Kenya has repeatedly justified the eviction of Ogiek as necessary for conservation, although the forest has seen significant harm since evictions began. Many in the community see a connection between their eviction and Kenya’s participation in lucrative carbon credit schemes.
‘The Court’s decision underscores the importance of timely and full implementation of measures imposed on a state which has been found to be in breach of their internationally agreed obligations. Kenya must now repay its debt to the indigenous Ogiek by restituting their land and making reparations, among other remedies ordered by the Court’, said Samuel Ade Ndasi, African Union Advocacy and Litigation Officer at Minority Rights Group.
The decision states, ‘the court orders the respondent state to immediately take all necessary steps, be they legislative or administrative or otherwise, to remedy all the violations established in the judgment on merits.’ The court also reaffirmed that no state can invoke domestic laws to justifiy a breach of international obligations.
Both of the original judgments were historic precedents, breaking new ground on the issue of restitution and compensation for collective violations experienced by indigenous peoples and confirming the vital role of indigenous peoples in safeguarding ecosystems, that states must respect and protect their land rights, that lands appropriated from them in the name of conservation without free, prior and informed consent must be returned, and their right to be the ultimate decision makers about what happens on their lands. Today’s decision adds to this tally of precedents as it is the first decision of the African Court on Human and Peoples’ Rights concerning the record of a state in implementing a binding decision.
The case
In October 2009, the Kenyan government, through the Kenya Forestry Service, issued a 30-day eviction notice to the Ogiek and other settlers of the Mau Forest, demanding that they leave the forest. Concerned that this was a perpetuation of the historical land injustices already suffered, and having failed to resolve these injustices through repeated national litigation and advocacy efforts, the Ogiek decided to lodge a case against their government before the African Commission on Human and Peoples’ Rights with the assistance of Minority Rights Group, the Ogiek Peoples’ Development Program and the Centre for Minority Rights Development. The African Commission issued interim measures, which were flouted by the Government of Kenya and thereafter referred the case to the African Court based on the complementarity relationship between the African Commission and the African Court on Human and Peoples’ Rights and on the grounds that there was evidence of serious or massive human rights violations.

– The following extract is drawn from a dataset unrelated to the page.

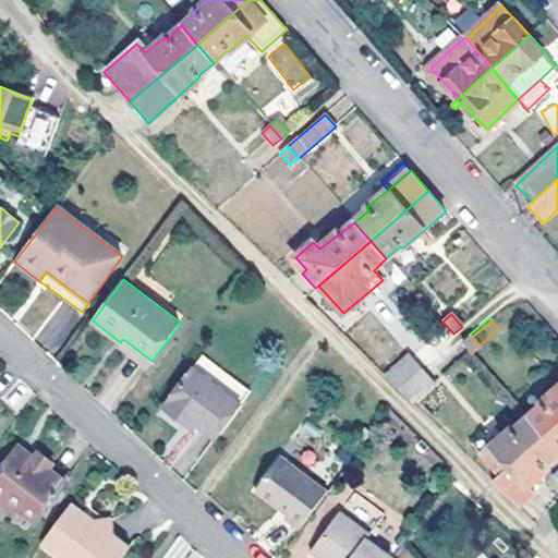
[(434,329),(446,341),(453,334),(443,322),(434,329)]
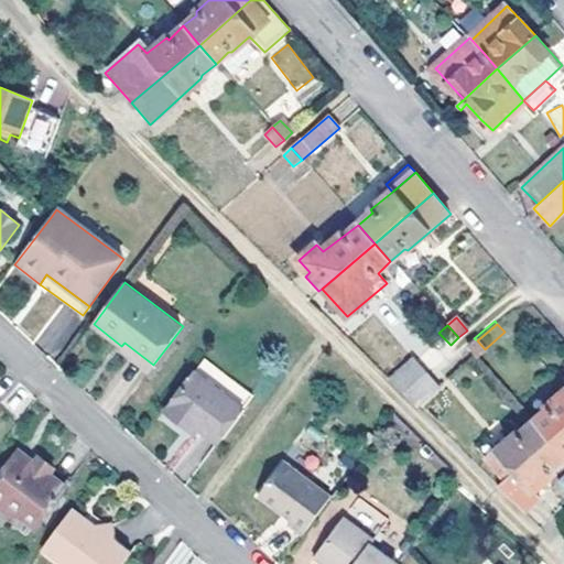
[(431,340),(442,353),(451,345),(438,333),(431,340)]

On 26 May 2017, after years of litigation, a failed attempt at amicable settlement and an oral hearing on the merits, the African Court on Human and Peoples’ Rights rendered a merits judgment in favour of the Ogiek people. It held that the government had violated the Ogiek’s rights to communal ownership of their ancestral lands, to culture, development and use of natural resources, as well as to be free from discrimination and practise their religion or belief. On 23 June 2022, the Court rejected Kenya’s objections and set out the reparations owed for the violations established in the 2017 judgment.